»Bild« über dem Gesetz?
Mutmaßliche G20-Randalierer wurden mit großen Fotos in dem Boulevardblatt zur Fahndung ausgerufen
Eigentlich sollte man die »Bild«-Zeitung gar nicht thematisieren. Zum einen spült die (stets abperlende) Kritik nur noch mehr Leser in die kommerzielle Verwertung des politischen PR-Konzerns. Zum anderen suggeriert die Skandalisierung eines einzelnen »Bild«-Artikels, dass all die gleichzeitig veröffentlichten Beiträge des Systems Springerverlag nicht skandalös wären. In diesem Text soll es eine Ausnahme geben, da es um einen elementaren Rechtsgrundsatz geht, der von der »Bild« immer und immer wieder attackiert wird: Wer die Persönlichkeitsrechte eines mutmaßlichen Mörders verteidigt, der verteidigt nicht nur die verbürgten Rechte eines Menschen, für den bis zur Verurteilung die Unschuldsvermutung gelten muss. Er verteidigt zudem eine zivilisatorische Errungenschaft.

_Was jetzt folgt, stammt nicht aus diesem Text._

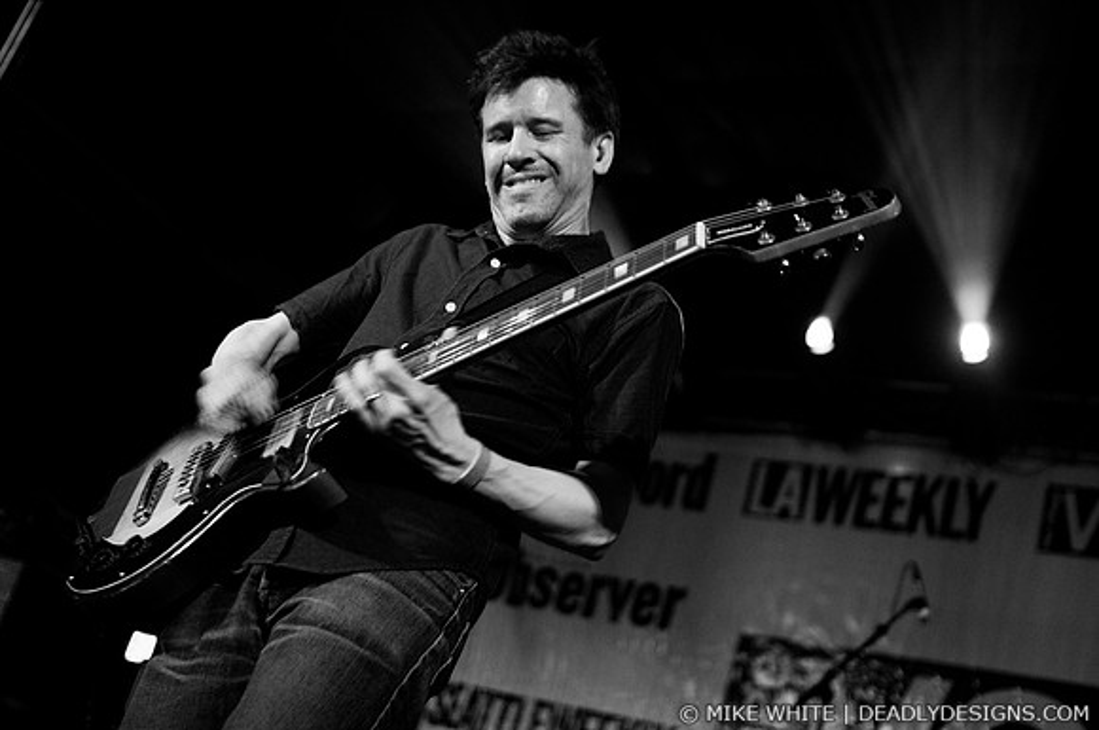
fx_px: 1372
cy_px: 365
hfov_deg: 43.7
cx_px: 550
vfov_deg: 29.8
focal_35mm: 45
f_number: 2.2
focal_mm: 30
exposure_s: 1/60
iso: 1000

Die »Bild«-Zeitung bekämpft diese Errungenschaft schon lange leidenschaftlich und stellt sich regelmäßig anmaßend, offensiv und mit messianischem Anspruch über das Persönlichkeitsrecht - indem sie mutmaßliche Straftäter schon nach der Verhaftung und lange vor einem Richterspruch identifizierend abbildet und so vorverurteilt. Dadurch wird nicht nur eine möglicherweise später freigesprochene Person schwer beschädigt. Die Praxis erzeugt auch eine hetzerische Atmosphäre, die Freisprüche unwahrscheinlicher macht. Opfer von Verbrechen müssen von diesen sogenannten Journalisten ebenfalls keine Pietät erwarten.
Nun hat die »Bild« es wieder getan: Mutmaßliche G20-Randalierer wurden mit großen Fotos abgebildet, die Leserschaft zur Mit-Fahndung aufgerufen. Ein Angeprangerter hat sich daraufhin der Polizei gestellt, wie das Blatt am Dienstag triumphierend verkündet. Dieser »Sieg« für »Bild« ist eine schwere Niederlage für das Rechtsempfinden, die höhnische Twitterbotschaft von Chefredakteurin Tanit Koch macht es noch unerträglicher: »Merke: keine Steine werfen, keine Titelseite.« Dazu kommt, dass die Erfahrung zeigt, dass die mutmaßliche Rechtsbeugung durch »Bild« einfach nicht befriedigend sanktioniert wird. Da ist es zweitrangig, wie viele Menschen sich nun empört an den Presserat wenden.
Es geht hier übrigens nicht um die Bewertung der Randalierer in Hamburg. Die darf man getrost als politisch-strategische Volltrottel und entweder instrumentalisierte oder verblödete Pseudo-Macho-Provokateure bezeichnen, die das Geschäft des Gegners erledigen. Es geht stattdessen bei der Kritik am Verfolgungseifer eines privaten Medienkonzerns um ein extrem wichtiges, langwierig installiertes Prinzip des Rechts. Und das darf (vor dem Urteil) selbst bei mutmaßlichen Nazis, Vergewaltigern oder Kinderpornografen nicht verletzt werden - nicht ein einziges Mal, sonst verliert es seinen Wert. Man kann nur hoffen, dass »Bild« den Bogen diesmal überspannt hat. Denn einen Fahndungsaufruf darf nur die Polizei aussprechen, wie etwa Klaus Hempel aus der ARD-Rechtsredaktion betont.
Ein weiterer Aspekt gilt dieser Tage über die »Bild« hinaus für große Teile der deutschen Medienlandschaft: Viele Journalisten offenbaren ein geradezu gruselig schizophrenes Verhältnis zur Militanz: Während die Randale in Hamburg zu Recht gegeißelt wird, wurden und werden brennende Barrikaden, maskierte Schläger und besetzte Stadtteile in Venezuela oder beim Kiewer Maidan als »demokratisch« geheiligt und verniedlicht.